Under Poroshenko, the desire to join NATO was also incorporated into the country’s military doctrine in 2015. That document also formally established Russia as a “military adversary” of Kiev.

Ukraine’s NATO aspirations, however, actually date well before the February 2019 constitutional reform. The country was cozying up to the US-led bloc since the late 1990s, sending a “peacekeeping unit” to Iraq in 2002, adopting legislation allowing military access of NATO forces onto its soil in 2004, and so on.

The bloc itself formally recognized Ukraine’s aspirations in 2008, when the alliance announced in the Bucharest Summit Declaration that it welcomed “Ukraine’s and Georgia’s Euro-Atlantic aspirations for membership in NATO.” The summit participants agreed that eventually these countries would “become members of NATO.”

Moscow attacked the neighboring state following a seven-year standoff over Ukraine’s failure to implement the terms of the Minsk ceasefire agreements, and Russia’s eventual recognition of the Donbass republics in Donetsk and Lugansk. The German- and French-brokered protocols were designed to regularize the status of the breakaway regions within the Ukrainian state.

Russia has now demanded that Ukraine officially declare itself a neutral country that will never join NATO military bloc. Kiev says the Russian offensive was completely unprovoked and has denied claims it had been planning to retake the two rebellious republics by force.

(Explore the material)
1 > Transcribe the passage on Ukraine and NATO, starting at "Moscow attacked the" and ending at "republics by force.".
2 > List every individual calendar year, not decades, that the passage on Ukraine and NATO mentions.

(Entries supplied)
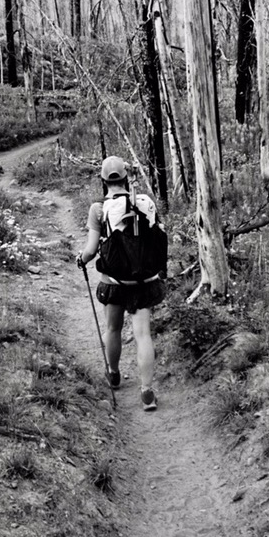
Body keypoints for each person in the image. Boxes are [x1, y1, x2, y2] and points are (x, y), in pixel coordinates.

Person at [75, 156, 167, 411]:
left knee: (113, 329)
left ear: (103, 180)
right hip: (145, 281)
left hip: (114, 281)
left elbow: (91, 250)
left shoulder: (98, 209)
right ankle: (147, 393)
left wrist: (81, 259)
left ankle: (113, 375)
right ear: (126, 179)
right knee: (143, 334)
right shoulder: (146, 202)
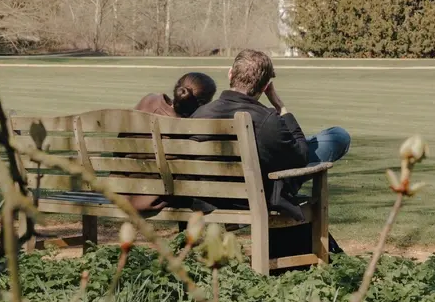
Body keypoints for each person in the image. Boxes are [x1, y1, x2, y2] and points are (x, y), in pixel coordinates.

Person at [191, 49, 351, 222]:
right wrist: (280, 107)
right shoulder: (267, 119)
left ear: (230, 74)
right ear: (266, 86)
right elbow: (302, 157)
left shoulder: (200, 113)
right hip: (257, 194)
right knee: (337, 136)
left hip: (211, 197)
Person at [119, 72, 217, 213]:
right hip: (152, 197)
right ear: (204, 103)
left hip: (122, 191)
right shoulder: (189, 127)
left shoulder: (148, 101)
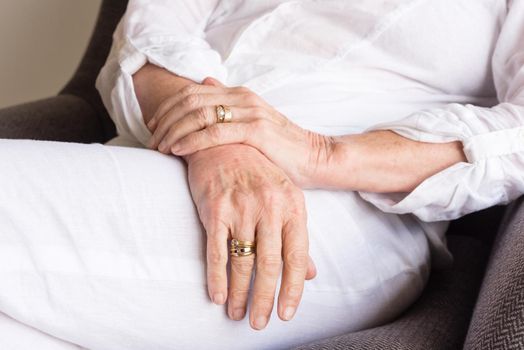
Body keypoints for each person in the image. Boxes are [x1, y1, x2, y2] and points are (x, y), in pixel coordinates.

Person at [0, 0, 523, 349]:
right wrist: (224, 142)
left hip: (332, 213)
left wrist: (319, 153)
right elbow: (144, 36)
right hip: (156, 150)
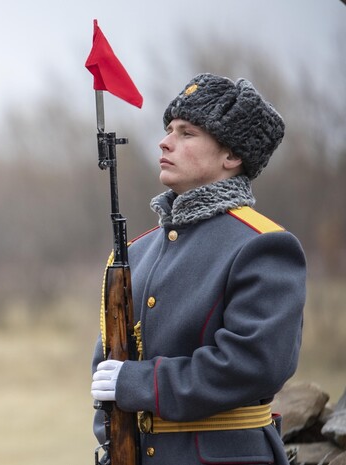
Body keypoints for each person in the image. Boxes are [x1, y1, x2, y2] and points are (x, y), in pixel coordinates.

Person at [90, 73, 305, 464]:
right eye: (169, 129)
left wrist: (140, 383)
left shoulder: (263, 244)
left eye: (187, 133)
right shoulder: (135, 253)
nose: (165, 141)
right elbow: (107, 369)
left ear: (231, 156)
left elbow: (253, 365)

(Responses to the exercise)
1 >
Moscow attacked the neighboring state following a seven-year standoff over Ukraine’s failure to implement the terms of the Minsk ceasefire agreements, and Russia’s eventual recognition of the Donbass republics in Donetsk and Lugansk. The German- and French-brokered protocols were designed to regularize the status of the breakaway regions within the Ukrainian state.

Russia has now demanded that Ukraine officially declare itself a neutral country that will never join NATO military bloc. Kiev says the Russian offensive was completely unprovoked and has denied claims it had been planning to retake the two rebellious republics by force.

2 >
2015
2019
2002
2004
2008